** Recorded information follows **
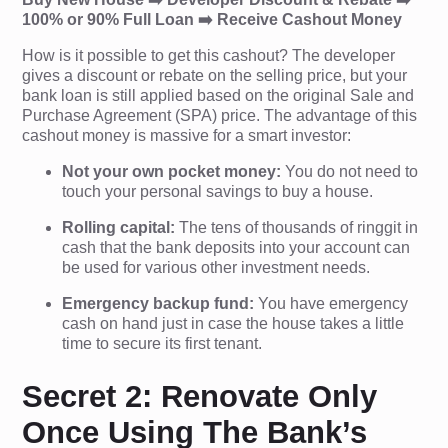
100% or 90% Full Loan ➡️ Receive Cashout Money
How is it possible to get this cashout? The developer
gives a discount or rebate on the selling price, but your
bank loan is still applied based on the original Sale and
Purchase Agreement (SPA) price. The advantage of this
cashout money is massive for a smart investor:
Not your own pocket money:
You do not need to
touch your personal savings to buy a house.
Rolling capital:
The tens of thousands of ringgit in
cash that the bank deposits into your account can
be used for various other investment needs.
Emergency backup fund:
You have emergency
cash on hand just in case the house takes a little
time to secure its first tenant.
Secret 2: Renovate Only
Once Using The Bank’s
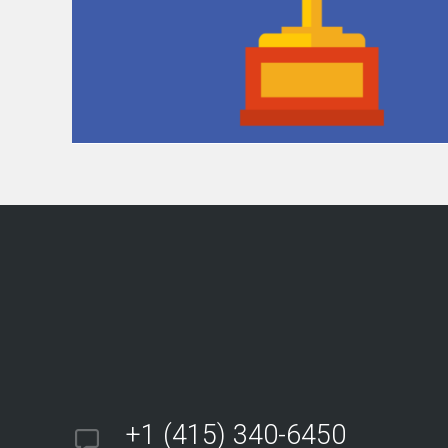
+1 (415) 340-6450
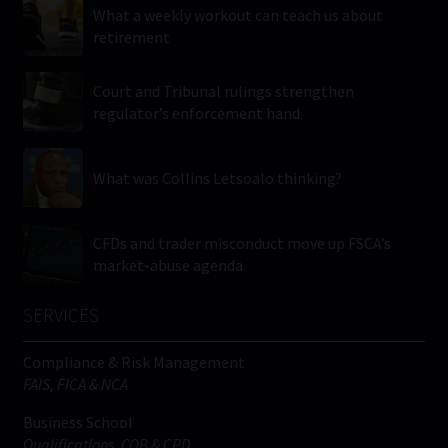
What a weekly workout can teach us about
retirement
Court and Tribunal rulings strengthen
regulator’s enforcement hand
What was Collins Letsoalo thinking?
CFDs and trader misconduct move up FSCA’s
market-abuse agenda
SERVICES
Compliance & Risk Management
FAIS, FICA & NCA
Business School
Qualifications, COB & CPD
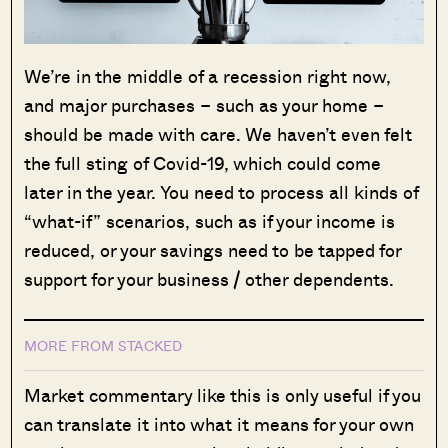
We’re in the middle of a recession right now,
and major purchases – such as your home –
should be made with care. We haven’t even felt
the full sting of Covid-19, which could come
later in the year. You need to process all kinds of
“what-if” scenarios, such as if your income is
reduced, or your savings need to be tapped for
support for your business / other dependents.
MORE FROM STACKED
Market commentary like this is only useful if you
can translate it into what it means for your own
** End of Recorded information **
Reproduce the material from its beginning through the line containing "bank loan is", swapping "rebate" for "refund" and changing nothing else. Leave the pictures out of your answer.

__Solution__.
100% or 90% Full Loan ➡️ Receive Cashout Money
How is it possible to get this cashout? The developer
gives a discount or refund on the selling price, but your
bank loan is still applied based on the original Sale and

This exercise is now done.